John Kerry, the United States’ new special presidential envoy for climate, said the Australian bushfires were evidence of the urgency of climate change ‘literally all around us’. Photograph: Saeed Khan/AFP via Getty Images

The international push for Australia to do more is not coming from the US alone. Morrison was embarrassed when rejected for a speaking slot at a leaders’ climate ambition summit in December due to Australia’s perceived lack of ambition, and is likely to come under similar pressure ahead of a G7 meeting in Cornwall in June.

The British prime minister, Boris Johnson, has invited the leaders of Australia, India and South Korea to attend every session of the summit in what is seen as an attempt to turn the forum into a D10 meeting of major democracies.
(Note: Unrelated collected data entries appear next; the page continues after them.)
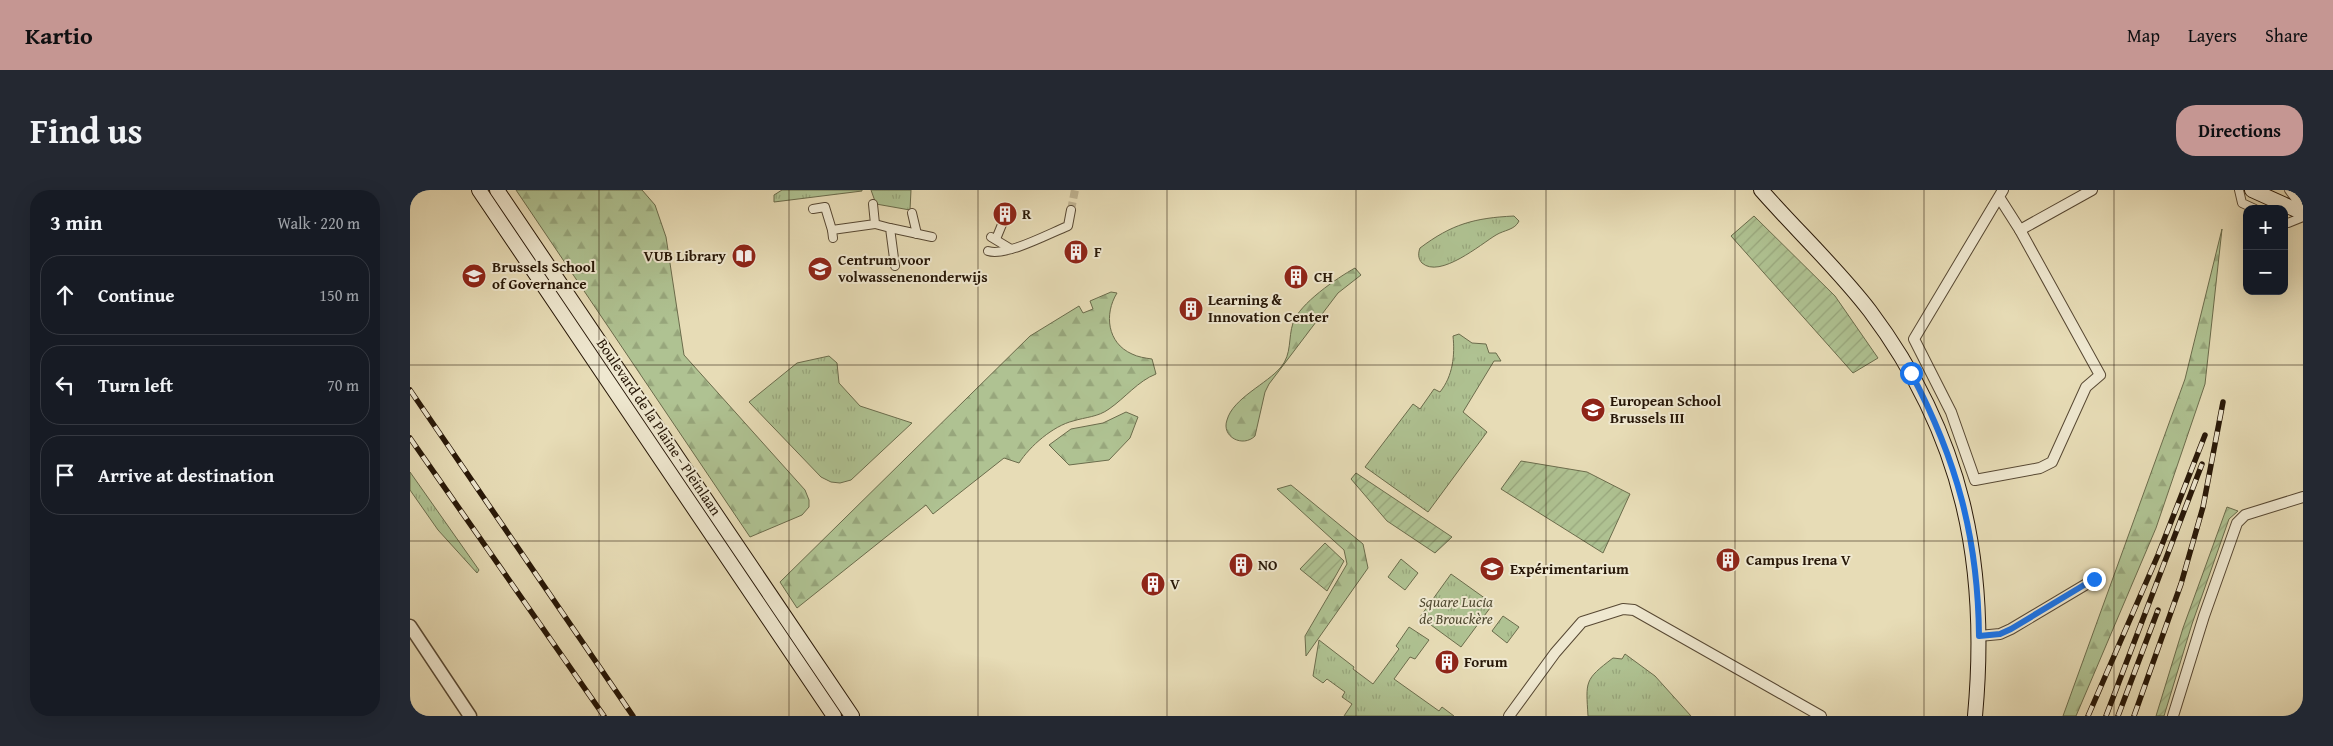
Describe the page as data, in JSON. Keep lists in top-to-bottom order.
{
  "streets": {
    "main road": ["Boulevard de la Plaine - Pleinlaan"]
  },
  "parks": ["Square Lucia de Brouckère"],
  "places": {
    "building": [
      "R",
      "F",
      "CH",
      "Learning & Innovation Center",
      "Campus Irena V",
      "NO",
      "V",
      "Forum"
    ],
    "library": ["VUB Library"],
    "school or university": [
      "Centrum voor volwassenenonderwijs",
      "Brussels School of Governance",
      "European School Brussels III",
      "Expérimentarium"
    ]
  },
  "page": {
    "header": "Kartio",
    "nav": ["Map", "Layers", "Share"],
    "title": "Find us",
    "buttons": "Directions",
    "heading": ["3 min", "Walk · 220 m"],
    "map_buttons": ["+", "−"],
    "list": [
      ["Continue", "150 m"],
      ["Turn left", "70 m"],
      "Arrive at destination"
    ]
  }
}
Diplomatic sources say Britain has made clear climate and energy will be a top priority at the summit, and it plans to push for commitments on both net zero emissions by 2050 and deeper cuts and financial commitments to help developing countries for 2030. With every G7 member having already adopted a carbon neutrality goal, the expectation is the three guests will be pressed to put their names to an ambitious communique.

Morrison appeared to pre-emptively respond to this push in an interview with the Australian last week in which he argued the political debate over whether to act on climate change was over, and it was now just a matter of how – and, by implication, when – emissions were reduced. He said he would tell the G7 and G20 that his priority was to take action by developing technology, not committing to new emissions goals.

It puts him directly at odds with Kerry, who stressed this week that all countries must increase ambition before meeting in Glasgow in November “or we will all fail”.

Howard Bamsey, a former Australian special envoy on climate change and executive director of the green climate fund, now an honorary professor at the Australian National University, says an underlying message from the US beyond the specifics is the extent to which its plans had been considered and mapped out before taking office.

In one sense, this isn’t surprising. Many of the people in key roles are former Obama administration officials, and Biden signalled his plans on climate change in advance in a way no other incoming president has.

Bamsey says people should be reassured that his administration is clear in what it is doing, and that Kerry has emphasised it was being realistic about what could be achieved.

It also means it is more likely to follow through.

“This isn’t a fly-by-night effort. This is a very serious change to government operations and now they have put it in a national security setting it is going to have a very profound effect globally,” Bamsey says. “It’s really hard to see the Australian government keep resisting.”